Excerpted records
===

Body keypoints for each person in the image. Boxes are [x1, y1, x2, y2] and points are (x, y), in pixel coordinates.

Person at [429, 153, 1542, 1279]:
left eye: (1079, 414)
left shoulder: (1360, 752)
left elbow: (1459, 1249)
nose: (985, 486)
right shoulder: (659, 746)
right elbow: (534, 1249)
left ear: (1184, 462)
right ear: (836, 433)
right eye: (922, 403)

===

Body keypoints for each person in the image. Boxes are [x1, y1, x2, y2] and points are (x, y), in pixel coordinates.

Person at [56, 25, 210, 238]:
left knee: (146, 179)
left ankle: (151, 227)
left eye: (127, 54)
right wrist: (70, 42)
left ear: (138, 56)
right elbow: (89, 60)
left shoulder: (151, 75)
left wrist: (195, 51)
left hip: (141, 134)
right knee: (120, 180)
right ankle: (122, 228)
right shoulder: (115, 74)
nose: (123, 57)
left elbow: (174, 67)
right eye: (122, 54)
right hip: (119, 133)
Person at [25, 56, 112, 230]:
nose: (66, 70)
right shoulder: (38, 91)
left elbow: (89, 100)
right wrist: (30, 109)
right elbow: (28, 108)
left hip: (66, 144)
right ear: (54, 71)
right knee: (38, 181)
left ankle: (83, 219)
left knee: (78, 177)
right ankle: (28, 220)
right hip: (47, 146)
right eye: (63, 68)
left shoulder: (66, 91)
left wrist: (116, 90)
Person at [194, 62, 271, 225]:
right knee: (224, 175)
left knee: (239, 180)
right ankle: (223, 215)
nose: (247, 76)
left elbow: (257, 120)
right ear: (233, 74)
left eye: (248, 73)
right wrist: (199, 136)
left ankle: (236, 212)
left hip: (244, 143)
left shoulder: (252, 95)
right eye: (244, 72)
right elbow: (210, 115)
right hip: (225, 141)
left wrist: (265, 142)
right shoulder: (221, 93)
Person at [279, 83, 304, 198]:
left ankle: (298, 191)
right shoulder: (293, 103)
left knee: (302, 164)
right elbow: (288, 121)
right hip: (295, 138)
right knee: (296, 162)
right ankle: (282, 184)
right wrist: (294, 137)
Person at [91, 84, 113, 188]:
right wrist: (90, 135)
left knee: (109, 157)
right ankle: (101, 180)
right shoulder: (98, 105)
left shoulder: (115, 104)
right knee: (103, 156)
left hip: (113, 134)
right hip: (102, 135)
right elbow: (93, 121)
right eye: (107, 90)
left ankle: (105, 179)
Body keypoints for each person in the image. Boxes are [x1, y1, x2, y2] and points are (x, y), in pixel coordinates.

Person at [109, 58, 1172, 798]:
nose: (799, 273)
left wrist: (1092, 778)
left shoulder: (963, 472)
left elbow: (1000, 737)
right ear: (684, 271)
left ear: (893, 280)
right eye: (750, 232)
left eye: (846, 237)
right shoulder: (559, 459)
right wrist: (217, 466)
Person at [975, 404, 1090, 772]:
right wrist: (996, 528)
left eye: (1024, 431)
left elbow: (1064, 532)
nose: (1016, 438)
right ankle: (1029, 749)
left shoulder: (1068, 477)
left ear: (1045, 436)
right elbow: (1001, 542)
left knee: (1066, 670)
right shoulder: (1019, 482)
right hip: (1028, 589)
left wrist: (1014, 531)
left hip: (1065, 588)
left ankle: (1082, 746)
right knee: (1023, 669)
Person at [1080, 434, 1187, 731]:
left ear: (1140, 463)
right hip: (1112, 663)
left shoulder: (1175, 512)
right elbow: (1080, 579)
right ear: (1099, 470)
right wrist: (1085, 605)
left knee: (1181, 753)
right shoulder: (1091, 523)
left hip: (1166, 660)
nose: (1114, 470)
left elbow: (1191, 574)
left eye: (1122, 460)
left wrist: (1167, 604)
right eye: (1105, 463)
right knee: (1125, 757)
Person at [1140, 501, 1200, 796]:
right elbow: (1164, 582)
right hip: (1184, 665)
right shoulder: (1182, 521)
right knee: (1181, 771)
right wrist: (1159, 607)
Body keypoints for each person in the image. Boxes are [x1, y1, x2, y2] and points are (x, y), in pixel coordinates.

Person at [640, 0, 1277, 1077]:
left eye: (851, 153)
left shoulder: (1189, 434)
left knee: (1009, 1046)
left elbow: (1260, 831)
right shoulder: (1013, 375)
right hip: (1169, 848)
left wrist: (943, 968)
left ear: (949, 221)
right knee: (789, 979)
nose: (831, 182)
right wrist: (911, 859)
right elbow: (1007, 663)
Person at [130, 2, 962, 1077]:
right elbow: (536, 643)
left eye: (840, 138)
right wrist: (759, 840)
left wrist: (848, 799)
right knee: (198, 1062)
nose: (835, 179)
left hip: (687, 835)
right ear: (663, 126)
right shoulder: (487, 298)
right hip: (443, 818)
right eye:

===

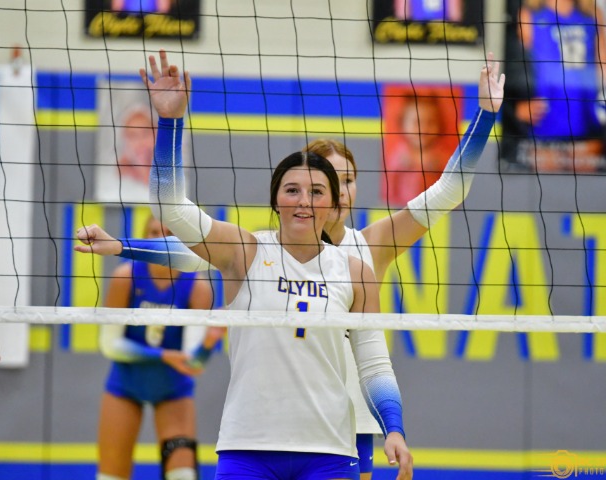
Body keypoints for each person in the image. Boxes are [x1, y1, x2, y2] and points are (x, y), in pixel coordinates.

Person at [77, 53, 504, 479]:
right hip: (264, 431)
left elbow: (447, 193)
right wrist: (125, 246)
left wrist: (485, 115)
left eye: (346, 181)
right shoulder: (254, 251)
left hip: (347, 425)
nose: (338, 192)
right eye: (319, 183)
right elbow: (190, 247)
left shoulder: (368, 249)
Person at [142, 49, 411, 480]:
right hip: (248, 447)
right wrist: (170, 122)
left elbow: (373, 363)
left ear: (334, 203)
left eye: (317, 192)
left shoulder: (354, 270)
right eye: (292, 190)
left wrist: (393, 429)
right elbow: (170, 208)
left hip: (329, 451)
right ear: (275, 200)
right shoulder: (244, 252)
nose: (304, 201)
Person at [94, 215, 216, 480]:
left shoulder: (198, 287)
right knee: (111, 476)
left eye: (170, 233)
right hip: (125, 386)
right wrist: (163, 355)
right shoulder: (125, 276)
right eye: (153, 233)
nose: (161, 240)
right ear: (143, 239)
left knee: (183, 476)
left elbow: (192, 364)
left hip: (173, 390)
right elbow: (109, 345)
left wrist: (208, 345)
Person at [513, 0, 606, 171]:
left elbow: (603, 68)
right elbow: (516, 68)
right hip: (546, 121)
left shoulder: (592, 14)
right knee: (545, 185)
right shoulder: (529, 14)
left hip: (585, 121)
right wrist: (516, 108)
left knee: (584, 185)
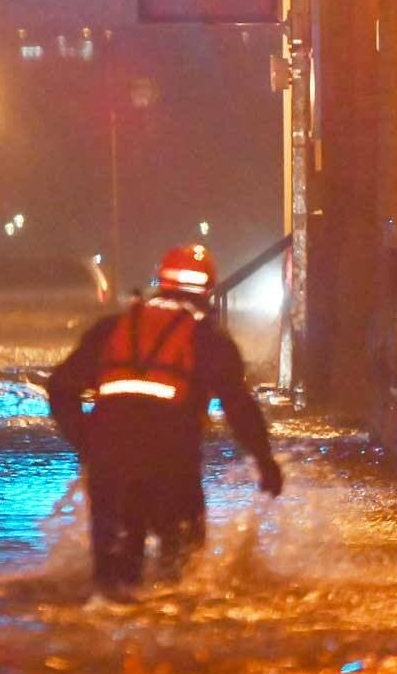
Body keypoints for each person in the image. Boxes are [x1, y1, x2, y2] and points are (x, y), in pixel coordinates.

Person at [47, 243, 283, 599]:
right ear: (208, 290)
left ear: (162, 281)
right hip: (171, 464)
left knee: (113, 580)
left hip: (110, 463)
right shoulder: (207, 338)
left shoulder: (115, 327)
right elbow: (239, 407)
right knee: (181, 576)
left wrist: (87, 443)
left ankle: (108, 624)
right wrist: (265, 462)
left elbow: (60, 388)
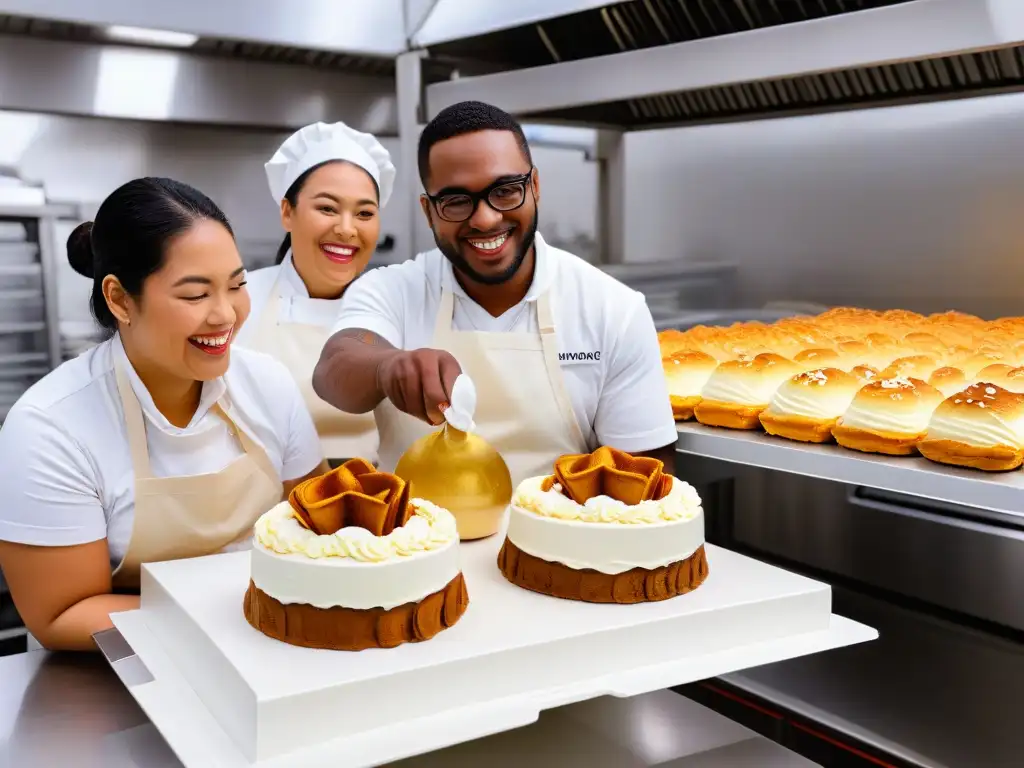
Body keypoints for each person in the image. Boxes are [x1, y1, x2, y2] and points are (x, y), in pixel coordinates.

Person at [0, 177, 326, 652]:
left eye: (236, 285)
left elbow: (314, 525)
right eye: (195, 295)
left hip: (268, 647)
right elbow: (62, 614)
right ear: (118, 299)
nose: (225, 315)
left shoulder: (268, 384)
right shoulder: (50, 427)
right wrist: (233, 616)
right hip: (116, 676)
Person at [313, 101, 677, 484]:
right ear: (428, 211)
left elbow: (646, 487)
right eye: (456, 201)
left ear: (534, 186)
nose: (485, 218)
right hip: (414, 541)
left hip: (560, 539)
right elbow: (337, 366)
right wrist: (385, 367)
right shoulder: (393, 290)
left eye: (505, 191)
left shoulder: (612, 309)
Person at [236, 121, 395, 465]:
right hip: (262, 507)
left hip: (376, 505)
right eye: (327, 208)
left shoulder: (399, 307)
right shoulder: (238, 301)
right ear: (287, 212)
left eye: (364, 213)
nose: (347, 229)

===

What you need to do
Look back over the records above. Reproduce exactly everything from the line with "right knee: (181, 576)" down to the line with "nose: (347, 229)", inclusive, and leave the pictures out.

Reply
right knee: (181, 576)
left wrist: (87, 443)
left ankle: (108, 624)
right wrist: (265, 462)
left elbow: (60, 388)
Body keypoints for each person in the image. Boxes are [x1, y1, x2, y2] and points are (x, y), in pixel coordinates.

Person at [0, 177, 326, 652]:
left eye: (236, 285)
left elbow: (314, 525)
right eye: (195, 295)
left hip: (268, 647)
right elbow: (62, 614)
right ear: (118, 299)
nose: (225, 315)
left shoulder: (268, 384)
right shoulder: (50, 427)
right wrist: (233, 616)
right hip: (116, 676)
Person at [313, 101, 677, 484]:
right ear: (428, 211)
left elbow: (646, 487)
right eye: (456, 201)
left ear: (534, 186)
nose: (485, 218)
right hip: (414, 541)
left hip: (560, 539)
right elbow: (337, 366)
right wrist: (385, 367)
right shoulder: (393, 290)
left eye: (505, 191)
left shoulder: (612, 309)
Person at [236, 121, 395, 465]:
right hip: (262, 507)
left hip: (376, 505)
right eye: (327, 208)
left shoulder: (399, 307)
right shoulder: (238, 301)
right ear: (287, 212)
left eye: (364, 213)
nose: (347, 229)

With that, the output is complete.